We see your butt fumble and raise you the BUTT PUNT pic.twitter.com/QjFqrJLmRx
— Pro Football Network (@PFN365) September 25, 2022
Final thoughts from Week 3
- We’re only 13 starts into Justin Fields’ career, so we should be incredibly cautious. But it’s beginning to feel like he doesn’t have it.
- I’m still waiting for the bottom to fall out for Tagovailoa and Hurts, but they should be given the benefit of the doubt at this point.
- I never doubted Trevor Lawrence, and I’m not surprised he’s doing much better.
- The New York Jets have had a reasonable pass rush, so to see Joe Burrow do well despite that might mean that there’s an opportunity to buy back all the embarrassing losses the Cincinnati Bengals had to start the season. Their game vs. the Miami Dolphins on Thursday night should be fascinating.
- Rodgers, Brady, and Wilson really might be in the final moments of their careers — we still haven’t seen any of the sustained explosiveness that made them perennial MVP candidates. Brady might have the longest leash here given the receiver and offensive line injuries, but you’d like to see more.

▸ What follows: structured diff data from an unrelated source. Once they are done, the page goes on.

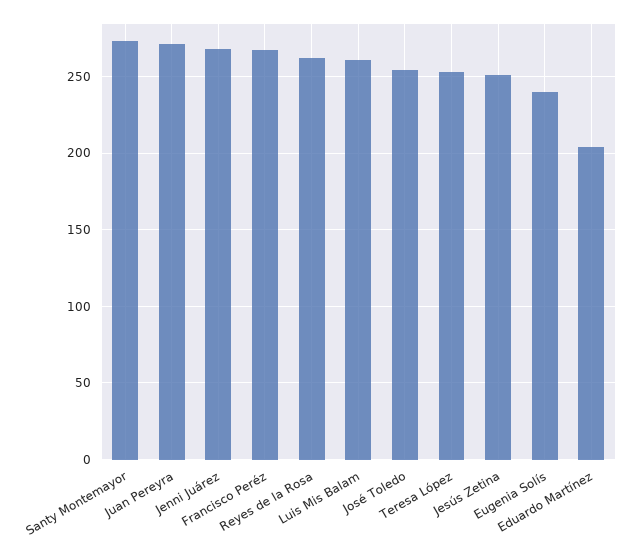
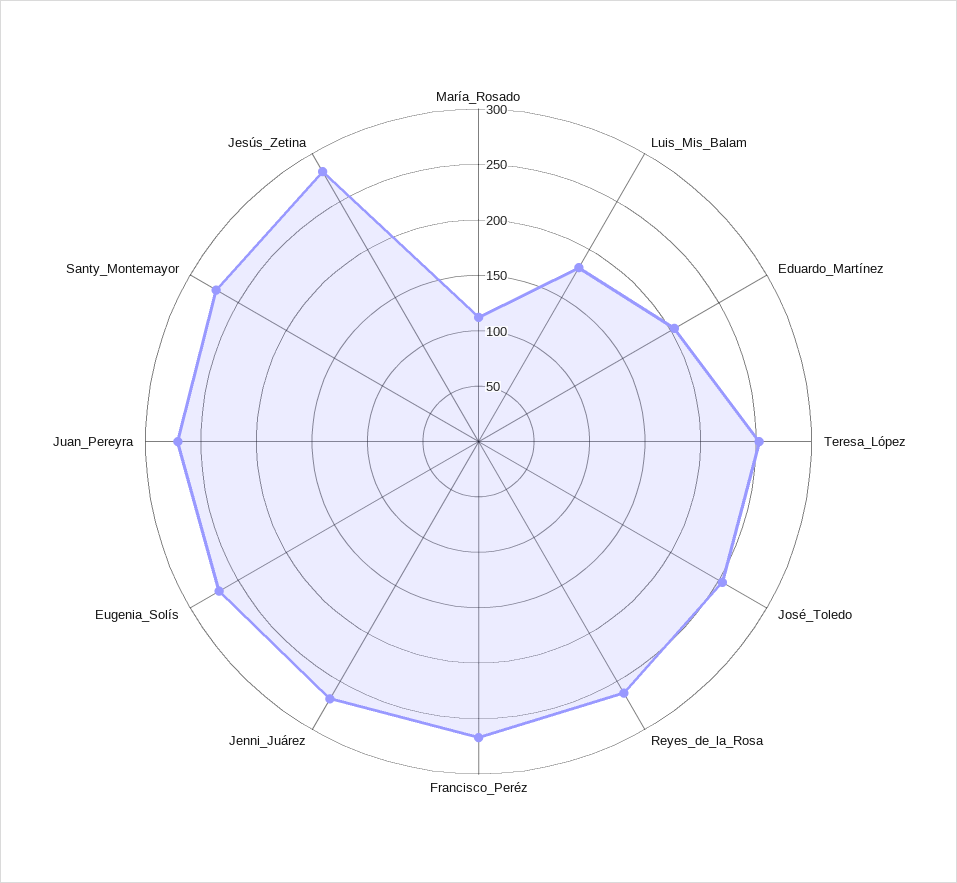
  {
    "Santy Montemayor": 275,
    "Juan Pereyra": 270,
    "Jenni Juárez": 270,
    "Francisco Peréz": 265,
    "Reyes de la Rosa": 260,
-   "Luis Mis Balam": 260,
+   "Luis Mis Balam": 180,
    "José Toledo": 255,
    "Teresa López": 255,
-   "Jesús Zetina": 250,
+   "Jesús Zetina": 280,
-   "Eugenia Solís": 240,
+   "Eugenia Solís": 270,
-   "Eduardo Martínez": 205
+   "Eduardo Martínez": 205,
+   "María_Rosado": 110
  }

- It’s OK to ask questions like, “is this the worst 2-0 team of all time?” That’s the conversation surrounding the Giants as they head into Monday Night Football. Part of the fun of sports is speculating about how various teams would match up against historical counterparts or who happens to be the best — or worst — within an arbitrarily defined group. It also allows us to separate accomplishment (past wins) from quality (predicting future wins). If your favorite team is in the “worst X” or “best X” conversation, that’s fine. If you don’t like that the conversation is happening, don’t engage. If you enjoy the conversation and disagree, all the better.